> [Data supplied]:
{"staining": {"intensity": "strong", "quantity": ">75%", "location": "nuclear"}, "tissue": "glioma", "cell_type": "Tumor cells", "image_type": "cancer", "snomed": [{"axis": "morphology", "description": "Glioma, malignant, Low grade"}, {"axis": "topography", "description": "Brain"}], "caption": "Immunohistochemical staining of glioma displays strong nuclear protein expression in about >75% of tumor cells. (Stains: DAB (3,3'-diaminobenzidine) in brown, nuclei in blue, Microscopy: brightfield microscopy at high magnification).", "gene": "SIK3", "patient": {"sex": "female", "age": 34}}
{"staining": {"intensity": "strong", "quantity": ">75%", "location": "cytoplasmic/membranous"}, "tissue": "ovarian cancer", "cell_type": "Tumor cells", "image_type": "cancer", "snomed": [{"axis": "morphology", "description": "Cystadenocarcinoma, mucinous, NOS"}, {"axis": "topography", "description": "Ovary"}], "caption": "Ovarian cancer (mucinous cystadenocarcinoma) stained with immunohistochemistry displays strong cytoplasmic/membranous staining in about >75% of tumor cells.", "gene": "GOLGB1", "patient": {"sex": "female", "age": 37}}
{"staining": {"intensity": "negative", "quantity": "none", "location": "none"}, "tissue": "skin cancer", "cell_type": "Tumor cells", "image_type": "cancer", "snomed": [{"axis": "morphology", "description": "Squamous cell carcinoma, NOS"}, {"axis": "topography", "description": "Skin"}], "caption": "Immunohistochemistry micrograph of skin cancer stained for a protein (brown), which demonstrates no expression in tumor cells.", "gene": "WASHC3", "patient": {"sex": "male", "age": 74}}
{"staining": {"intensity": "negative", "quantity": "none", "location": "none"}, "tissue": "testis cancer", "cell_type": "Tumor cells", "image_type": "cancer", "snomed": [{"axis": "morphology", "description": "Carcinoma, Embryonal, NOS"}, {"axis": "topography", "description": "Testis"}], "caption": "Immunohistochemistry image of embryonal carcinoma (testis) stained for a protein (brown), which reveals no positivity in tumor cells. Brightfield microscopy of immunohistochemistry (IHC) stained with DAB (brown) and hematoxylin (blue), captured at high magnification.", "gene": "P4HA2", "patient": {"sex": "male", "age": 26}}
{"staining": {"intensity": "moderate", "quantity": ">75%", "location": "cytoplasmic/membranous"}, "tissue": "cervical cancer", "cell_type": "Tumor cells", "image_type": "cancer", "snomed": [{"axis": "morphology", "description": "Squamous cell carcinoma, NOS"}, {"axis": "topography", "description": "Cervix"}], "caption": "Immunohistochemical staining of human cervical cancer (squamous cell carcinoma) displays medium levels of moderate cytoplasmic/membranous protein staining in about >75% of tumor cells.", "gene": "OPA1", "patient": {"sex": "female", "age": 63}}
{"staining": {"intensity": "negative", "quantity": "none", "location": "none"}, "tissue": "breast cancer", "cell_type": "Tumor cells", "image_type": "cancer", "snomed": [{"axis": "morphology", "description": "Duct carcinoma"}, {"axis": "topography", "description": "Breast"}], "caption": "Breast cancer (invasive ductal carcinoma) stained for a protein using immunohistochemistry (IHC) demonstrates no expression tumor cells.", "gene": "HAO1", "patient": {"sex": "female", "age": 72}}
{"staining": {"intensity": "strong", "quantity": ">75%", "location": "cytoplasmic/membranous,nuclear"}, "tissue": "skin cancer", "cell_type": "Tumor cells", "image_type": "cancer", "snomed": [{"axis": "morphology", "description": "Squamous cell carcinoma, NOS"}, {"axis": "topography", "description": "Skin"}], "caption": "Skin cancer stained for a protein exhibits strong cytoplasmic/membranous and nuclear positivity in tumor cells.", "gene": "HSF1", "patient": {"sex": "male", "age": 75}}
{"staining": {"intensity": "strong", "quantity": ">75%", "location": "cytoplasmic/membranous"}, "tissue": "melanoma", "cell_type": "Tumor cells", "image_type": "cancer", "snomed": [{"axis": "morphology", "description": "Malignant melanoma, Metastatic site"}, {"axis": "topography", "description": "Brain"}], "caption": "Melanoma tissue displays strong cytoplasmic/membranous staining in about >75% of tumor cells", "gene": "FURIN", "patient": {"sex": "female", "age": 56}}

> [Exercise prompt]: Reproduce, word for word and in full, only the lines above that start at the line with "cancer (mucinous cystadenocarcinoma)" and run through the line with "image of embryonal", both ends included.

> [Written solution]:
{"staining": {"intensity": "strong", "quantity": ">75%", "location": "cytoplasmic/membranous"}, "tissue": "ovarian cancer", "cell_type": "Tumor cells", "image_type": "cancer", "snomed": [{"axis": "morphology", "description": "Cystadenocarcinoma, mucinous, NOS"}, {"axis": "topography", "description": "Ovary"}], "caption": "Ovarian cancer (mucinous cystadenocarcinoma) stained with immunohistochemistry displays strong cytoplasmic/membranous staining in about >75% of tumor cells.", "gene": "GOLGB1", "patient": {"sex": "female", "age": 37}}
{"staining": {"intensity": "negative", "quantity": "none", "location": "none"}, "tissue": "skin cancer", "cell_type": "Tumor cells", "image_type": "cancer", "snomed": [{"axis": "morphology", "description": "Squamous cell carcinoma, NOS"}, {"axis": "topography", "description": "Skin"}], "caption": "Immunohistochemistry micrograph of skin cancer stained for a protein (brown), which demonstrates no expression in tumor cells.", "gene": "WASHC3", "patient": {"sex": "male", "age": 74}}
{"staining": {"intensity": "negative", "quantity": "none", "location": "none"}, "tissue": "testis cancer", "cell_type": "Tumor cells", "image_type": "cancer", "snomed": [{"axis": "morphology", "description": "Carcinoma, Embryonal, NOS"}, {"axis": "topography", "description": "Testis"}], "caption": "Immunohistochemistry image of embryonal carcinoma (testis) stained for a protein (brown), which reveals no positivity in tumor cells. Brightfield microscopy of immunohistochemistry (IHC) stained with DAB (brown) and hematoxylin (blue), captured at high magnification.", "gene": "P4HA2", "patient": {"sex": "male", "age": 26}}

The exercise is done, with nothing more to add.